** Exercise passage follows **
Feature #12654
closedOn Windows use UTF-8 as filesystem encoding
Added by davispuh (Dāvis Mosāns) over 8 years ago. Updated about 4 years ago.
Description
Windows (NTFS) supports Unicode and there can be paths/filenames with other characters than current ANSI/OEM codepage can encode.
See attached patch.
Files
0001-On-Windows-use-UTF-8-as-filesystem-encoding.patch (10.4 KB) 0001-On-Windows-use-UTF-8-as-filesystem-encoding.patch | davispuh (Dāvis Mosāns), 08/04/2016 02:22 AM |
Updated by nobu (Nobuyoshi Nakada) over 8 years ago
Try chcp.com 65001
.
Updated by davispuh (Dāvis Mosāns) over 8 years ago
Nobuyoshi Nakada wrote:
Try
chcp.com 65001
.
That's not really needed. For example File.read
works with any console's codepage. But Dir.entries
and Dir.pwd
works only for ANSI paths no matter what console's codepage is set to. There's quite inconsistency between what encodings are used and IMO best solution is just use UTF-8 everywhere.
Anyway this patch is for Ruby 3
Updated by nobu (Nobuyoshi Nakada) over 8 years ago
Dāvis Mosāns wrote:
That's not really needed. For example
File.read
works with any console's codepage. ButDir.entries
andDir.pwd
works only for ANSI paths no matter what console's codepage is set to. There's quite inconsistency between what encodings are used and IMO best solution is just use UTF-8 everywhere.
I think they should be the console's codepage (or "locale" encoding), not UTF-8 always.
Updated by davispuh (Dāvis Mosāns) over 8 years ago
Nobuyoshi Nakada wrote:
Dāvis Mosāns wrote:
That's not really needed. For example
File.read
works with any console's codepage. ButDir.entries
andDir.pwd
works only for ANSI paths no matter what console's codepage is set to. There's quite inconsistency between what encodings are used and IMO best solution is just use UTF-8 everywhere.I think they should be the console's codepage (or "locale" encoding), not UTF-8 always.
** End of Exercise passage **
**Parts of the exercise**
A: Return everything in the Windows encoding thread from "Feature #12654" down to "codepage can encode.", word for word.
B: According to the Windows encoding thread, which Ruby version is the patch meant for?
C: Turn the paragraph in the Windows encoding thread that begins "That's not really needed." into a short bulleted list, keeping its main facts.
Rely only on the Windows encoding thread above.
** Exercise data follows **
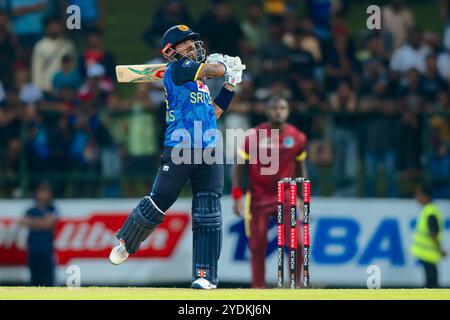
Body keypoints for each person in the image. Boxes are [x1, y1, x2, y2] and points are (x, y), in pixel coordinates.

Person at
** End of Exercise data **
**Results in order**
A:
Feature #12654
closedOn Windows use UTF-8 as filesystem encoding
Added by davispuh (Dāvis Mosāns) over 8 years ago. Updated about 4 years ago.
Description
Windows (NTFS) supports Unicode and there can be paths/filenames with other characters than current ANSI/OEM codepage can encode.

B: Ruby 3.

C:
- Changing the console codepage is not really needed.
- File.read works with any console codepage.
- Dir.entries and Dir.pwd work only for ANSI paths, whatever the console codepage is set to.
- The encodings used are inconsistent, and in the writer's opinion the best solution is to use UTF-8 everywhere.